(Stored dataset items)
....................

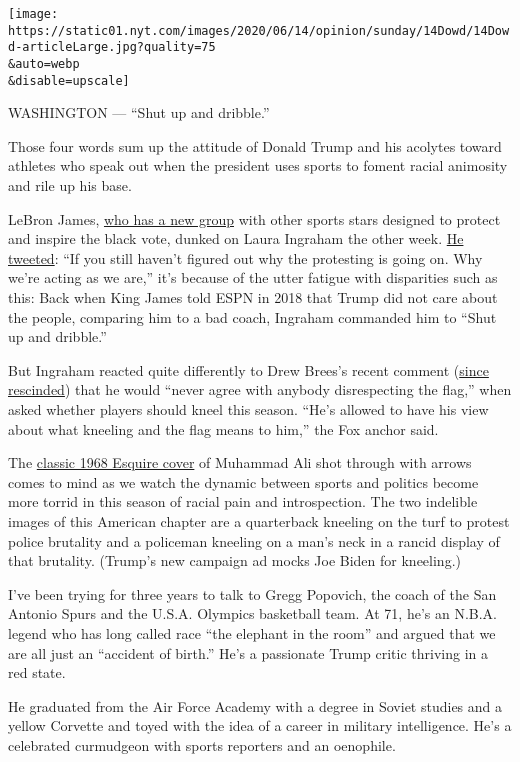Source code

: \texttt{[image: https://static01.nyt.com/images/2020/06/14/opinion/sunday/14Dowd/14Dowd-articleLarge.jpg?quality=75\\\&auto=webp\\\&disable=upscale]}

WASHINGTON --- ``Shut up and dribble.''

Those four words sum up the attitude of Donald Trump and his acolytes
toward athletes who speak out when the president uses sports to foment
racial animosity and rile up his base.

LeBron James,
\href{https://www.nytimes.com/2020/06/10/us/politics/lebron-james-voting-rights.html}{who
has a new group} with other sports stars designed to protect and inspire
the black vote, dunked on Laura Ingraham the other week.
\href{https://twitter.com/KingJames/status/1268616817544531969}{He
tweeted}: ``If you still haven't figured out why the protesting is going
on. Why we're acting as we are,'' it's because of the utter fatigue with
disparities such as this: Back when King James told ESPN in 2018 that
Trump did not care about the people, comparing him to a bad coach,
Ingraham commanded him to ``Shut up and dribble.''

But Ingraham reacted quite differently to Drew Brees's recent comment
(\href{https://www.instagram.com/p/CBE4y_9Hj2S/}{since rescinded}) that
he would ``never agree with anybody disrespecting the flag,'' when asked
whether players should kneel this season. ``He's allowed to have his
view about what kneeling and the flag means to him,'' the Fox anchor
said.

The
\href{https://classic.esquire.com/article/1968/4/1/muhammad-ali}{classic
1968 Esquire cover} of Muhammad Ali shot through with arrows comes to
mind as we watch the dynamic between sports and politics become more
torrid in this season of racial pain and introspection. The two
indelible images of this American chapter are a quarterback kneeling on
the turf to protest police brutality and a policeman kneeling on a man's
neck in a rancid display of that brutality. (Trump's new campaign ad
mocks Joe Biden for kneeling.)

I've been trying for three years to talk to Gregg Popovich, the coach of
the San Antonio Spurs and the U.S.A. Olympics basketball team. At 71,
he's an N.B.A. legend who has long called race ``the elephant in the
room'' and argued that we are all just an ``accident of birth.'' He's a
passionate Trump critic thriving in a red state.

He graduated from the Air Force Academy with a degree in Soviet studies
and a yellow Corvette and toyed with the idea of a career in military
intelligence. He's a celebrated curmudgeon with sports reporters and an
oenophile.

....................

Transcribe all records verbatim, no pictures.

**Response to the task:**
Source code

: \texttt{[image: https://static01.nyt.com/images/2020/06/14/opinion/sunday/14Dowd/14Dowd-articleLarge.jpg?quality=75\\\&auto=webp\\\&disable=upscale]}

WASHINGTON --- ``Shut up and dribble.''

Those four words sum up the attitude of Donald Trump and his acolytes
toward athletes who speak out when the president uses sports to foment
racial animosity and rile up his base.

LeBron James,
\href{https://www.nytimes.com/2020/06/10/us/politics/lebron-james-voting-rights.html}{who
has a new group} with other sports stars designed to protect and inspire
the black vote, dunked on Laura Ingraham the other week.
\href{https://twitter.com/KingJames/status/1268616817544531969}{He
tweeted}: ``If you still haven't figured out why the protesting is going
on. Why we're acting as we are,'' it's because of the utter fatigue with
disparities such as this: Back when King James told ESPN in 2018 that
Trump did not care about the people, comparing him to a bad coach,
Ingraham commanded him to ``Shut up and dribble.''

But Ingraham reacted quite differently to Drew Brees's recent comment
(\href{https://www.instagram.com/p/CBE4y_9Hj2S/}{since rescinded}) that
he would ``never agree with anybody disrespecting the flag,'' when asked
whether players should kneel this season. ``He's allowed to have his
view about what kneeling and the flag means to him,'' the Fox anchor
said.

The
\href{https://classic.esquire.com/article/1968/4/1/muhammad-ali}{classic
1968 Esquire cover} of Muhammad Ali shot through with arrows comes to
mind as we watch the dynamic between sports and politics become more
torrid in this season of racial pain and introspection. The two
indelible images of this American chapter are a quarterback kneeling on
the turf to protest police brutality and a policeman kneeling on a man's
neck in a rancid display of that brutality. (Trump's new campaign ad
mocks Joe Biden for kneeling.)

I've been trying for three years to talk to Gregg Popovich, the coach of
the San Antonio Spurs and the U.S.A. Olympics basketball team. At 71,
he's an N.B.A. legend who has long called race ``the elephant in the
room'' and argued that we are all just an ``accident of birth.'' He's a
passionate Trump critic thriving in a red state.

He graduated from the Air Force Academy with a degree in Soviet studies
and a yellow Corvette and toyed with the idea of a career in military
intelligence. He's a celebrated curmudgeon with sports reporters and an
oenophile.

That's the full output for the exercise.